Autorretrato - Capítulo Oito - Escorrendo pela inscrição da intensidade
"Na entrega me incomoda o descaso". Isso que surgiu
espontaneamente na corporeidade de seu olhar, e em um dado momento se
configurou em palavras, tornando-se mais fácil para ela conseguir, a partir de
então, classificar seus constantes pensamentos na tradução dessa
ação-pensamento que, medrosamente, mais a machucava em suas intensidades
dilacerantes.
Fechar-se
era uma solução que havia achado há um bom tempo, antes mesmo do prometer para
si, com a força da necessidade obrigatória que as promessas tinham, que
confiaria plenamente apenas em si, que viveria tudo a sua maneira, sentindo e
pesando os valores e conflitos da vida sob essa lógica, única e particular.
Não permitir
os outros a dilacerarem até que deixasse de ser notável era uma resposta da sua
mania de viver todas as suas dores e contradições na intensidade e entrega que
a tiravam do mundo que as pessoas vivem.

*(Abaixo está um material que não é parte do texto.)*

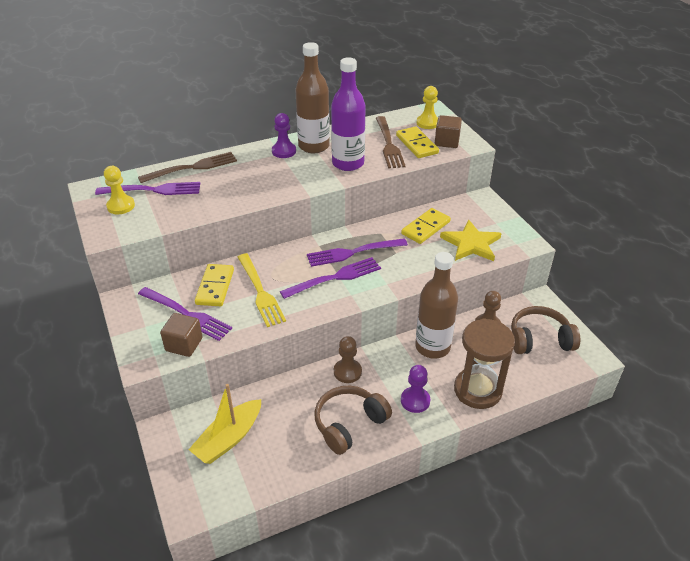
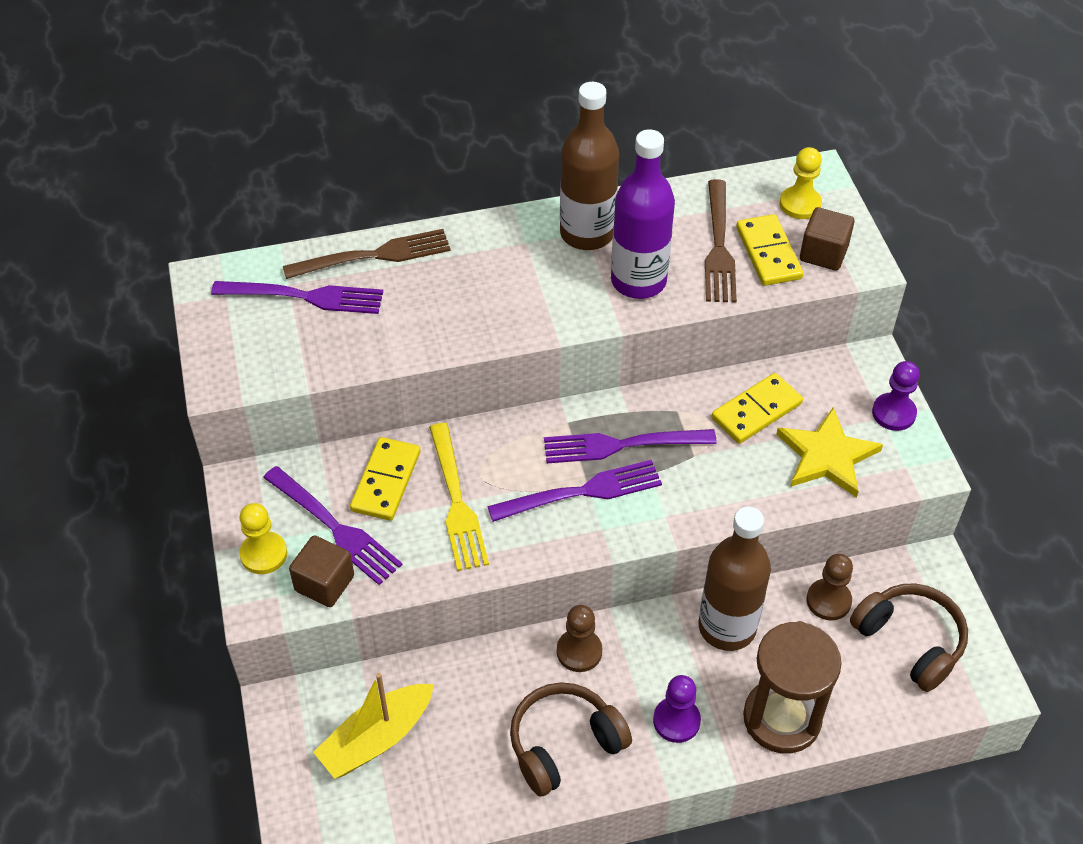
camera: 10 degrees right, 10 degrees up
(121, 206) = (250, 324): yellow pawn -> yellow pawn (264, 554)
(284, 151) = (533, 239): purple pawn -> purple pawn (893, 413)
(539, 339) = (910, 641): brown headphones -> brown headphones turned 45 degrees clockwise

Não falar, não lidar, não estar,
estando mais intensamente nos momentos que se inscreviam em sua pele,
transcendendo a mediocridade da superficialidade.
Mas as
coisas pareciam muito apenas para ela, e disso só surgia a incompreensão, ou,
seu infindável medo, que se criptografava nas mágoas do seu eu rasgado e
massacrado lentamente por sua costumeira intensidade que se complexificava no
seu contínuo viver e experienciar, para surgir de si na sua autodestruição,
renovando o que se mantinha.
Ainda
assim, ninguém a fazia desacreditar que no seu não falar ela gritava, e justamente
na sua lógica que criava e mantinha o seu ciclo vicioso: por acreditar nas
palavras do seu silêncio, vivia profundamente os sentimentos, e o não verbal,
que, para ela, tanto comunicava e a comunicava.
Em
suas lágrimas ela escorria pelo mundo.